Garréta is an Oulipian, therefore she proposes to abide by certain constraints: one remembered woman per day, five daytime hours at the computer, one resulting chapter. Yet in the final section we learn that the rules have been broken multiple times … When a woman enters Garréta's writing, the teller and the telling lose their bearings. And while the stories here suggest that Garréta is a top in real life, she is not interested in continuing the tradition of top writing that men maintain so diligently. (That only makes for automatons in a stock plot.) … Garréta is a dix-huitièmiste, an eighteenth-century scholar, and that century makes itself felt at many a turn. The eighteenth-century writing of desire is marked by knowingness and worldliness, a shrewd comedic tone that loses its dominance by the nineteenth century, when love hardens down to one other person and takes on the contours of tragedy.
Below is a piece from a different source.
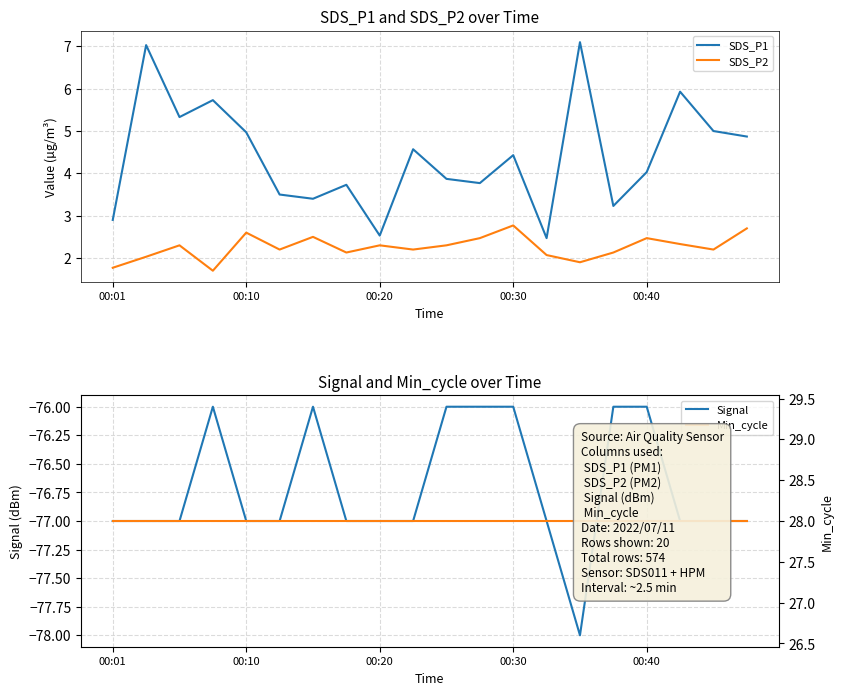

What is the difference between the second highest and minimum values in the SDS_P2 series?

1.0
It’s a calculated, punishing way of approaching the topic of longing and it’s fulfillment. Garréta’s parameters ironically bar her from constraint, as she writes mechanically, without looking back or editing her work ... Despite her earnest attempts at intellectualization, desire is too unruly to be neatly categorized ... Garréta’s desire for queer love outside of hetero social norms aligns with the ultimate philosophy behind the creation of her book. Not One Day refuses to follow the rules it’s been assigned. Just as Garréta revels in 'the situations of secrecy homosexuality may involve,' she gleefully obscures the mechanics of her own creation.
While the idea of such a collection seems either refreshingly lurid or self-indulgent, Garréta’s prose leans more toward distanced and academic than erotic. Though she asks pressing questions throughout—'How many times have we truly, savagely, imperatively desired a body?'; how do you know if a conquest reciprocates your feelings?; Is it possible to rid yourself of the self?—the book’s final chapter hints at her dissatisfaction with both her methods of inquiry and the answers she’s finally left with.